Violante had a very clear picture in her mind of what it would be to go back to Civita Bella, idle and useless; freed, indeed, from the burden of her profession, but exposed to her father’s regrets and reproaches. Life had been very hard before, it would be very dreary and objectless now. The ghosts of happy and unhappy hours would alike haunt the familiar places; and England, over the thought of which a soft sweet halo rested, seemed like a refuge.

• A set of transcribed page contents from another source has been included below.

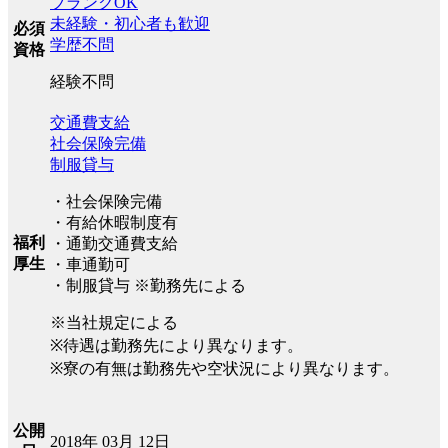
ブランクOK
未経験・初心者も歓迎
必須
学歴不問
資格
経験不問
交通費支給
社会保険完備
制服貸与
・社会保険完備
・有給休暇制度有
福利
・通勤交通費支給
厚生
・車通勤可
・制服貸与 ※勤務先による
※当社規定による
※待遇は勤務先により異なります。
※寮の有無は勤務先や空状況により異なります。
公開
2018年 03月 12日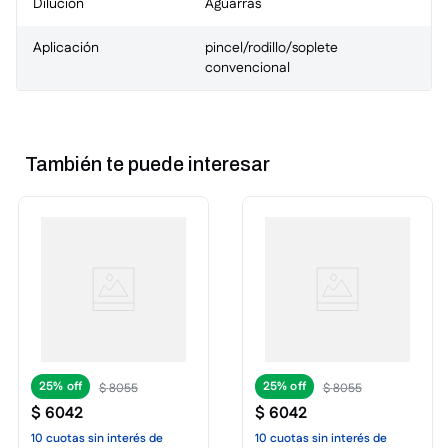
Dilución
Aguarras
Aplicación
pincel/rodillo/soplete
convencional
También te puede interesar
25%
25%
$
8055
$
8055
$
6042
$
6042
10
cuotas
sin interés
de
10
cuotas
sin interés
de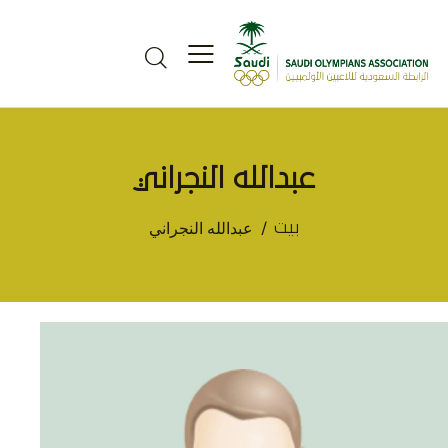
عبدالله النجراني
عبدالله النجراني
بيت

Mr Grey’s letter had been received on a Saturday, and on the Sunday morning Violante was sitting by herself on the terrace, doing what she called, with a reminiscence of her mother’s early training, “reading her chapter,” this being one of the few religious observances which had survived their unsettled life. Violante had a sort of half-superstitious reverence for the English Bible, her English mother’s gift. She always said her prayers in English, and dutifully read a chapter on Sunday. She was not very particular which; but since she had known Hugh Crichton she had indulged in some self-congratulation that her religion as well as her blood was English. Rosa had bestowed a small amount of technical instruction on her, but it fitted on to nothing; and as the elder sister had never thought it her duty to make Violante unhappy about the Sunday operas, which she could not have possibly avoided, and as Signor Mattei was nearly equally indifferent to his own religion and to theirs, Violante’s faith was chiefly negative. On this Sunday morning she sat, with her Bible in her hand, looking at the groups of peasants who were making their way to the little church, and listening to the bell tinkling softly through the murmur of the trees, and the sharper sound of the gay Italian voices. By-and-by they would dance under the trees. Violante began to wonder what Sunday would be like in England. She was surprised at herself for not having asked Rosa more questions about it; but her mind had been absorbed in its difficult present, and she had been first too passive for curiosity, and then too deeply-interested to express it.

As she mused Arthur Spencer came up the steps towards her, with that air of neatness and respectability that generally distinguishes an English traveller on Sunday. Violante perceived for the first time that he was in mourning, and was sufficiently interested to wonder why.